Now that the 2010 census results are out, Michigan state lawmakers and county officials are working on redrawing district boundaries. Barnett invited Christina Kuo, executive director of Common Cause Michigan, a nonprofit and nonpartisan advocacy organization, to talk about the process.
Kuo said people may wonder why officials can't just draw district lines in squares. She said it's important to think in terms of communities. A number of factors come into play, she said, including the federal Voting Rights Act, which ensures representation of minorities, and state laws.
Under Michigan's statutory guidelines, for instance, districts must be as compact as possible and follow county boundaries as closely as possible. Districts must also be whole areas within a single boundary line, without "pockets" of population that belong to other districts.
"People laugh, but that happens in other states," she said.

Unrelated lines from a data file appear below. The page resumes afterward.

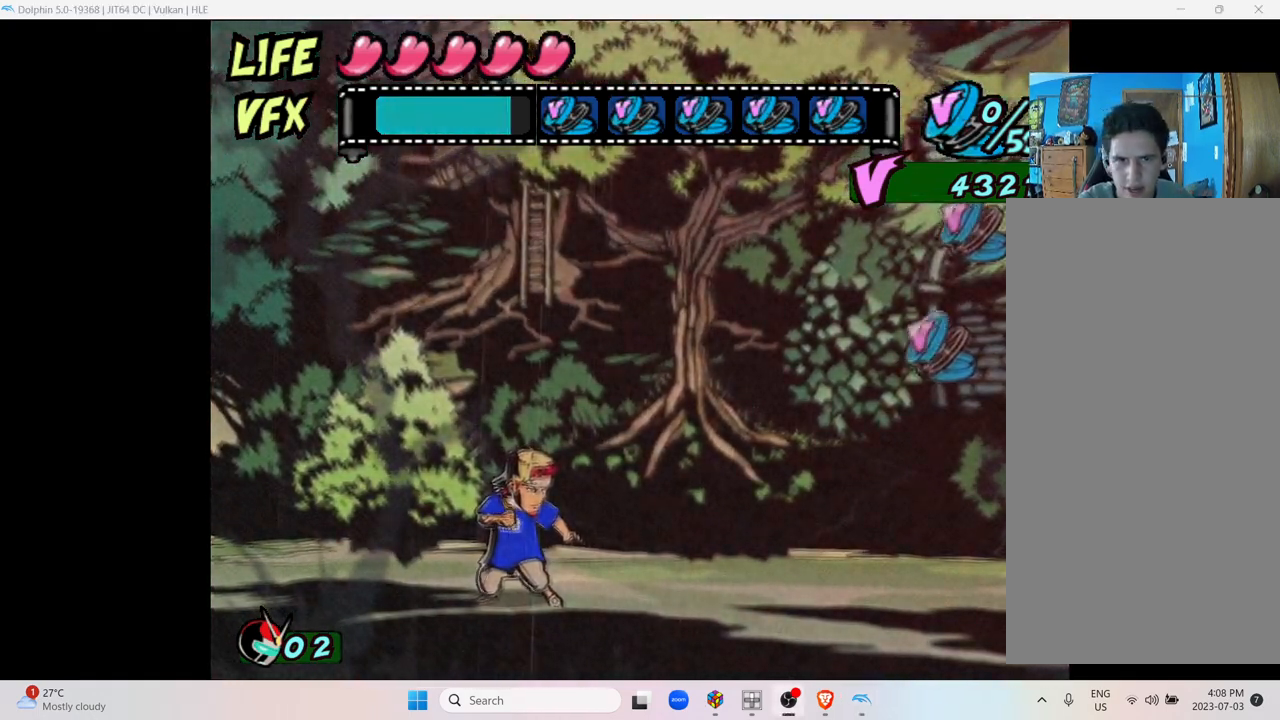
{"buttons": [], "left_stick": "center", "right_stick": "center", "events": []}
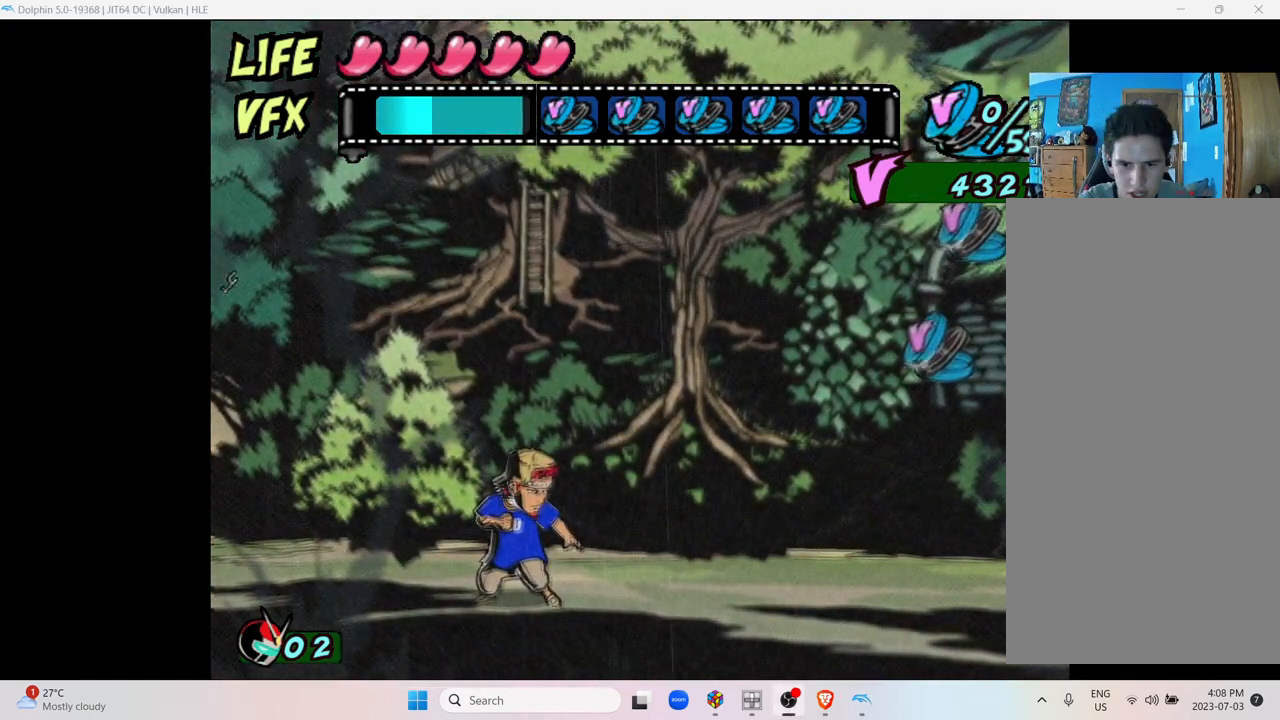
{"buttons": [], "left_stick": "center", "right_stick": "center", "events": []}
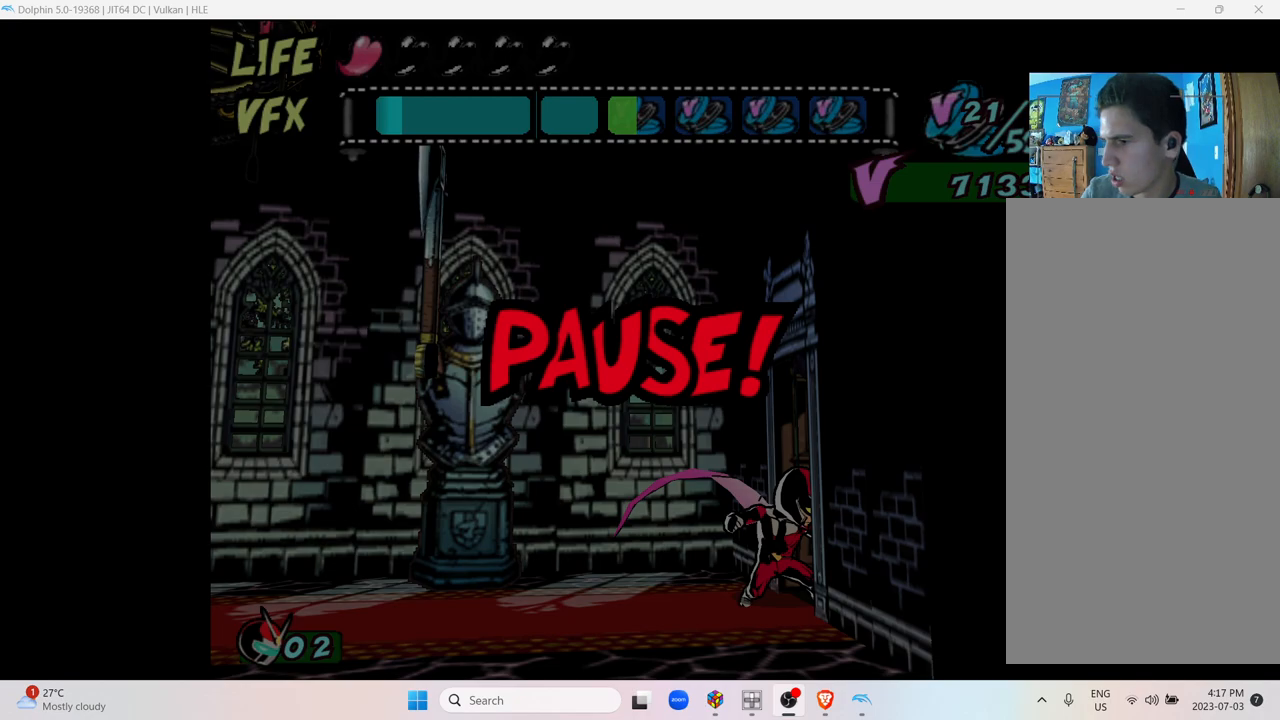
{"buttons": [], "left_stick": "center", "right_stick": "center", "events": []}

Common Cause's first priority, Kuo said, is getting more people involved in the process. However, the Legislature is required by law to provide only 18 hours' notice before holding committee meetings on redistricting bills. Also, she said, "They can write the bill in census tract data," which is not easy for most people to visualize.

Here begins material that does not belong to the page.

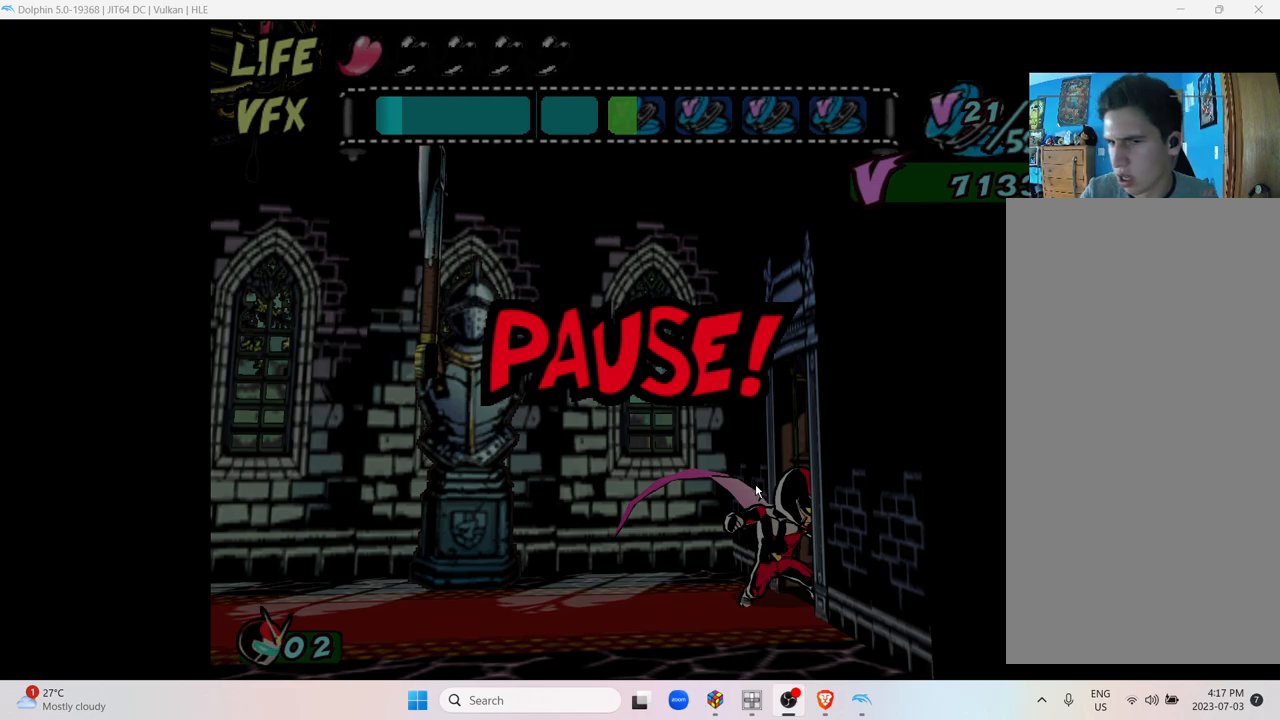
{"buttons": [], "left_stick": "center", "right_stick": "center", "events": []}
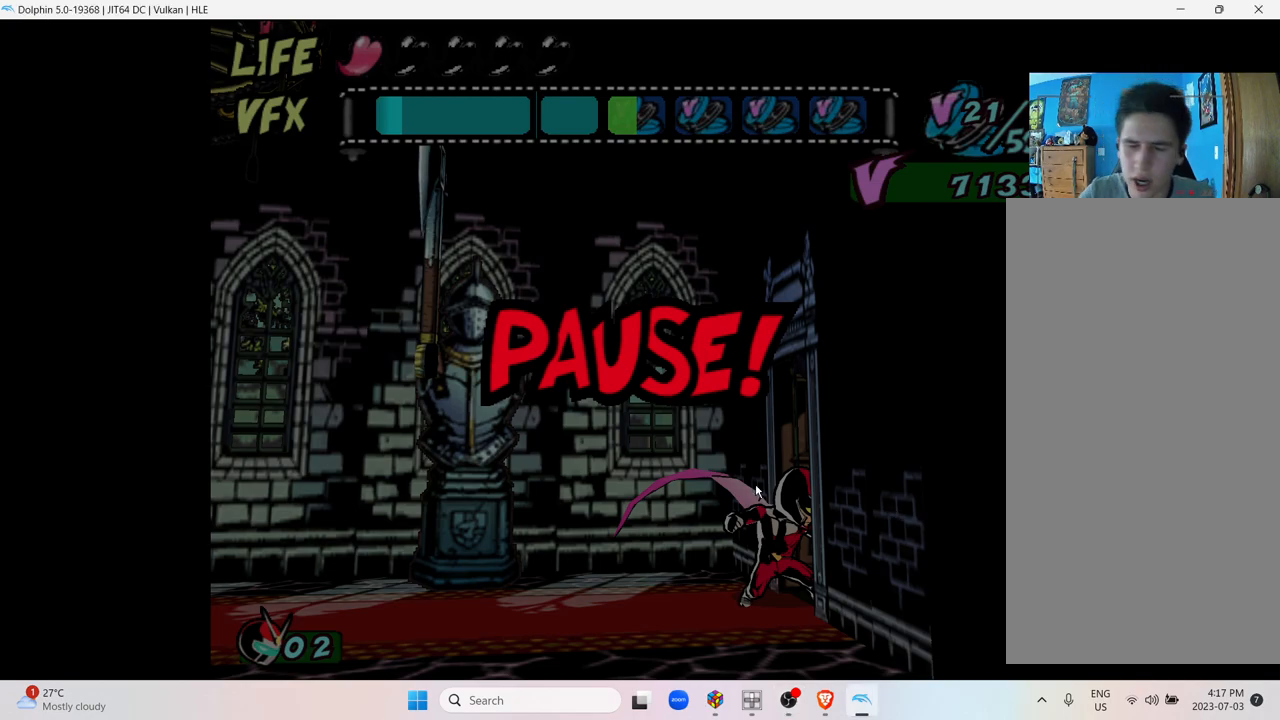
{"buttons": [], "left_stick": "center", "right_stick": "center", "events": [[317, "START", "down"], [500, "START", "up"]]}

Common Cause is advocating for lawmakers to post the redistricting plan and map on the state website, with at least two hearings on the bill in both the House and Senate and four public hearings, three outside of Lansing.
"I can guarantee you, there are some legislators who have never been to this part of the state," she said.

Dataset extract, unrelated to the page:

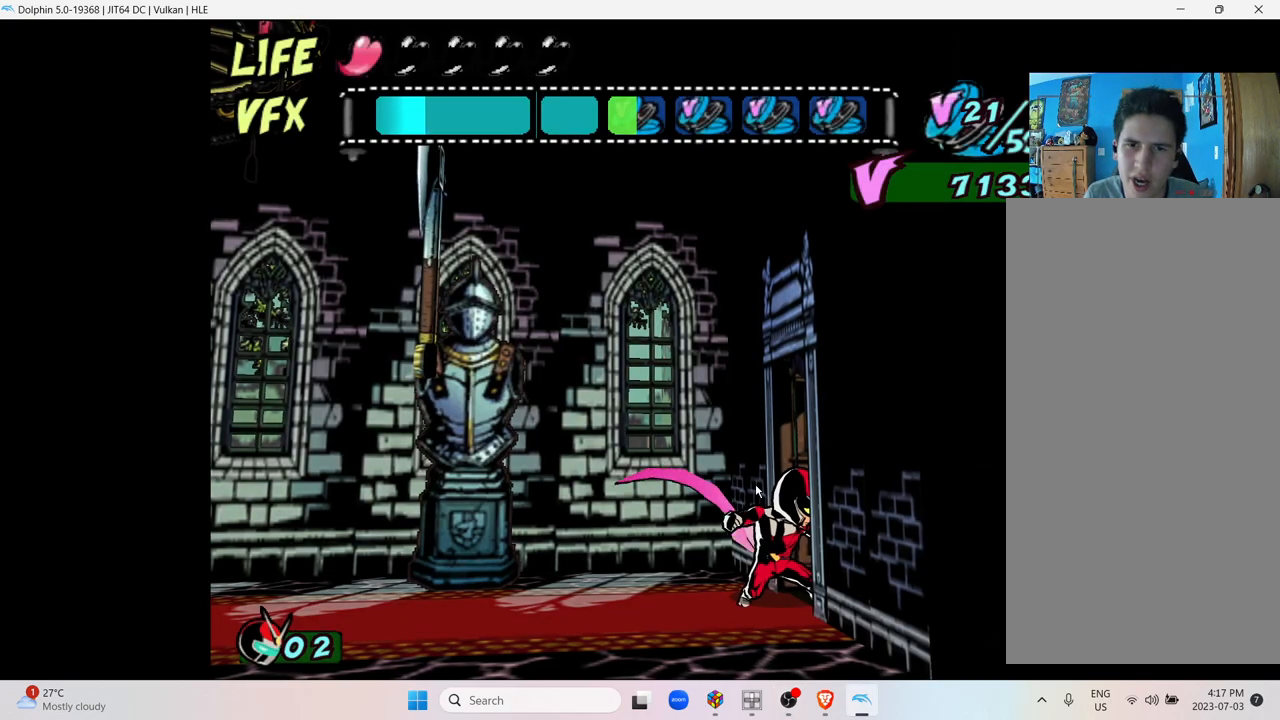
{"buttons": [], "left_stick": "right", "right_stick": "center", "events": [[67, "left_stick", "right"]]}
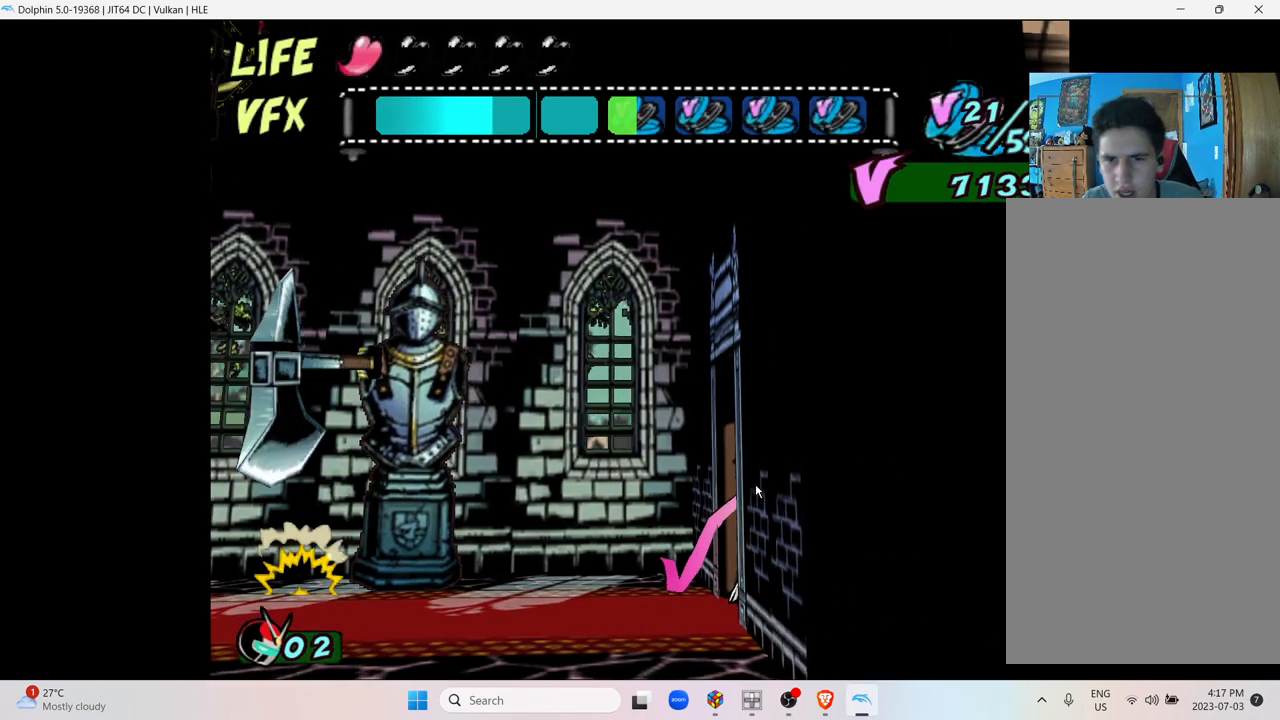
{"buttons": [], "left_stick": "right", "right_stick": "center", "events": []}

County Commission districts are drawn by a board comprising the county treasurer, county clerk, county prosecutor and leaders from the two political parties that got the most votes in the previous gubernatorial election, Kuo explained. They are bound by federal law, and the state sets "a statutory framework" for them to follow.
Oakland County officials have 60 days from when census data was published March 22 to publish their map, then the public has 30 days to challenge it. The plan will be posted at oakgov.com.
In addition to its other goals, Common Cause would like to see redistricting taken out of the hands of lawmakers, Kuo said, because of the conflict of interest. Lawmakers who aspire to hold a congressional seat, for instance, could use the process to ensure that their party has the edge in their own districts.
"We feel that's a huge conflict of interest," she said.
Changing the process would require concurrent resolutions in both the state House and Senate, passed by a two-thirds vote, or a citizen-driven ballot initiative, Kuo explained.
In the meantime, she said, citizens should lobby state lawmakers for more transparency in the process. Also, the public is invited to visit michiganredistricting.org to participate in a mapping contest created by law professor Jocelyn Benson, founder and CEO of the Michigan Center for Election Law and Administration and a 2010 Michigan Secretary of State candidate.
Starting April 20, software will be available on the site that will allow anyone to create a redistricting map. The top three maps that meet criteria for objectivity and fairness will be submitted to the Legislature for consideration, Kuo said. Virginia just wrapped up a similar competition among university students, she added.
Barnett said she doesn't expect the boundaries of the 37th House District to change; it currently encompasses the cities of Farmington and Farmington Hills.
That's OK with Lynn Margolis and Denise Moll, friends from Farmington Hills who attended the coffee. Both strongly support Barnett and appreciated her bringing in someone to talk about redistricting.
"I think Vicki, more than most, knows what she's talking about," said Moll, who added that she believes Barnett is one of few lawmakers who actually reads the bills that come before her. "Being an educator, I feel the need to know what's going on from someone I can trust."
While Moll said she has been to a number of coffee hours, Saturday's event was a first for Margolis.
"My kids have gotten older, so I feel I want to become more active in the community," she said, adding she was impressed by Barnett's command of the information. "I like the way she has the big picture. She really knows what's going on in Lansing. ... She stands for what she believes."